Nights are pretty quiet around here.

Until Bella has to get ready for bed of course. ;)

But for the most part, our evenings consist of me knitting or writing, Sam working on school stuff, and Bella playing near us. This photo last night was her playing with clothespins while talking with us.

I don’t even know. She has like a billion toys but picks clothespins. Love her.

I love that my evenings are a time when I can slip away for a while and write. Like now – that’s why so much of my writing on here comes in the evening. I’ve had a chance to reflect on the day, take some time while she’s watching a show (Curious George) and Sam cooks dinner (macaroni and cheese with kielbasa) to sit in our homeschool room and type out thoughts.

Yeah, it’s a hard thing to balance love and resentment. I know this should be different. I’m not sure which difference to long for anymore – two little boys that are 16ish months or another who is 5 months. It’s hard to juggle those what-if thoughts when it all seems to cancel out the other.

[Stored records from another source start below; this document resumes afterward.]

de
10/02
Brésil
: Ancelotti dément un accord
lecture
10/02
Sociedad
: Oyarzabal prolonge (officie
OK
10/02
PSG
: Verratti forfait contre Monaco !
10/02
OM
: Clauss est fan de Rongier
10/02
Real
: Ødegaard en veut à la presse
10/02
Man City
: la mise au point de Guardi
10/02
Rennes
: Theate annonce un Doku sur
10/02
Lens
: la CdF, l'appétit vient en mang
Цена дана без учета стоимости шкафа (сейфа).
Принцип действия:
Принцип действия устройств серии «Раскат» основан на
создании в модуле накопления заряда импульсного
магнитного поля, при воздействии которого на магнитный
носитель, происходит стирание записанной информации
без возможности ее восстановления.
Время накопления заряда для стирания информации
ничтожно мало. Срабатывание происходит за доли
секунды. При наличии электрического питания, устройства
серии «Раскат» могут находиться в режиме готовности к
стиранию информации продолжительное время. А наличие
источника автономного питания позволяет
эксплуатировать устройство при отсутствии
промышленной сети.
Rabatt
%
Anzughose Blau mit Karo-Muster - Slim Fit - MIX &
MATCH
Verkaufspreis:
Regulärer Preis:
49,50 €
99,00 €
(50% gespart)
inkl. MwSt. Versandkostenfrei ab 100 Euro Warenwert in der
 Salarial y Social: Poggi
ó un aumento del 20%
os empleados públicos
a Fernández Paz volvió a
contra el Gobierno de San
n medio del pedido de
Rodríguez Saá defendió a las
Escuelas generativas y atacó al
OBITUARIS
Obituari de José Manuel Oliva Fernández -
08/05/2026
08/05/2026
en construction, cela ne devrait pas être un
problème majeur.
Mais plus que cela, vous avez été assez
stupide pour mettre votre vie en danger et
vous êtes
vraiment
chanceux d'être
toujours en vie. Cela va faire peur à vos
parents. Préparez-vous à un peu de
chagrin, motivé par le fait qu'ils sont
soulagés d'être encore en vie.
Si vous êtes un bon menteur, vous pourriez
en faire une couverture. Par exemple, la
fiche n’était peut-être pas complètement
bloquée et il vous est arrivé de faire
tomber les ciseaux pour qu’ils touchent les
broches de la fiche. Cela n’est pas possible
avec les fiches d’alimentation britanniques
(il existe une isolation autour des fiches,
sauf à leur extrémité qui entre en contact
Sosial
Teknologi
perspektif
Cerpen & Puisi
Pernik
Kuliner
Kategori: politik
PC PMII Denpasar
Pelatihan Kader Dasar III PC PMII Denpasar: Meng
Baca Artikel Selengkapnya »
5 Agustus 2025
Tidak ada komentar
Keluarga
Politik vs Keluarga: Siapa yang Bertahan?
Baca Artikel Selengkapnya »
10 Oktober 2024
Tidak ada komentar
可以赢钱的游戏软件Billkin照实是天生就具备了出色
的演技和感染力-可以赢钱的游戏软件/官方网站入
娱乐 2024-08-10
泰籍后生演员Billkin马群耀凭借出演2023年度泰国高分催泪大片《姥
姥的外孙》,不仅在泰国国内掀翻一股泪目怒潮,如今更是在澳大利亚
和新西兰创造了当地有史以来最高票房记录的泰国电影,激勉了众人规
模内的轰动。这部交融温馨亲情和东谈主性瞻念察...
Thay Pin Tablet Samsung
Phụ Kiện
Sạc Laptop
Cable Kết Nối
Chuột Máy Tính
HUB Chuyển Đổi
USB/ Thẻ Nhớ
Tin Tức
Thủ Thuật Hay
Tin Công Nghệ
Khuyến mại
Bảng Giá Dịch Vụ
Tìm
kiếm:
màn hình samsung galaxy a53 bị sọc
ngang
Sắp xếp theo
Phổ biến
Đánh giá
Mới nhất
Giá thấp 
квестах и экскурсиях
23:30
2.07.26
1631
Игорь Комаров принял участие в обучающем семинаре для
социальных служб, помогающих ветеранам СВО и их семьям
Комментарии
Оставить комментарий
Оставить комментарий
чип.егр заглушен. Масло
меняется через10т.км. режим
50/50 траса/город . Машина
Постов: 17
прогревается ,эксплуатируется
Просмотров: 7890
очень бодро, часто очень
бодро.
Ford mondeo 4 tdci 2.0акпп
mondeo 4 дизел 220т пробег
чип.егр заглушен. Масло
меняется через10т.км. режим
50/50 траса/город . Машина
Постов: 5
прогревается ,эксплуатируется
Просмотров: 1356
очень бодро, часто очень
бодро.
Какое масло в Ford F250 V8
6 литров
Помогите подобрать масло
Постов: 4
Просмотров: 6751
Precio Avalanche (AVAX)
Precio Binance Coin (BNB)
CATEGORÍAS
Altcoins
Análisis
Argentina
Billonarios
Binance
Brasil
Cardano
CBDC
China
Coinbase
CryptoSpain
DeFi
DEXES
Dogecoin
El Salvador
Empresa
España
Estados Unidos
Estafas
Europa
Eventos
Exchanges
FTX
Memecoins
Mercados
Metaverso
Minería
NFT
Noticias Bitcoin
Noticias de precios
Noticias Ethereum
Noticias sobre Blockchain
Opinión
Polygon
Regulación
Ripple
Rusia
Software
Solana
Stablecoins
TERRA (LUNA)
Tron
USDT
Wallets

So I’m trying really hard to not do that to myself. They aren’t here. Any of them. But she is. So is Sam. My work and being Bella’s teacher. Even now as I write this I struggle to hold back tears of longing for what I truly should have – but know that I’m also so glad to still have all of this.

It should be so different. But it’s not. I often wonder if I’ll ever get to a place where my heart is a little more content with that, and not heaped with all the guilt that comes with those thoughts of “One day it won’t be this hard to look around here.”

Maybe.


Comments

  1. I can’t seem to come up with anything to write that would mean something. My heart breaks for you and your baby boys, but at the same time, I am filled with awe at your continued strength. You must be such an amazing woman, wife, mother. I don’t even know you, other than from your blog, and yet I bet you’re a wonderful friend too :) hugs and prayers from New Brunswick, Canada

  2. My grief comes from a different place, but I don’t think it’s ever not that hard. The hard just becomes wrapped up in the normal. And I do love you so much.

  3. It is different…just not the different you had envisioned and I don’t think there is anything wrong with never accepting the different you were given. xo

  4. I love you. I find myself living in a state of bittersweetness, all the time. So happy for what I have, so sad for what I don't. Thanking God for his blessings, cursing him for all he's taken. It's so hard. I wish I could say it gets better, but I don't know if it does. I think that's part of what keeps me going for tomorrow. Like I have to see for myself that surely each day has to be a little better right?

  5. dang.

  6. Diana you are so strong and truly amazing. Im am so glad you are sharing your story with everyone. I lost my babyboy October 15 2013 at 27 weeks to an unknown reason. Im am still having a very difficult time adjusting to this experience of change and grief. Reading your post help alot. Stay strong and wonderful. Lots of love.

  7. DavidJanis Steele Fletcher says:

    I truly know. Even after all these years I ask why and some days it is so fresh my heart feels like it is going yo explode. I love you. Mom

  8. Sending you lots of ((HUGS)) sweet friend, as that and praying for you all is all I feel I can do. xoxo

  9. Chelley Martinka says:

    Oh mama. It won't get easier, but time will change your pain and I hope it won't feel as hard.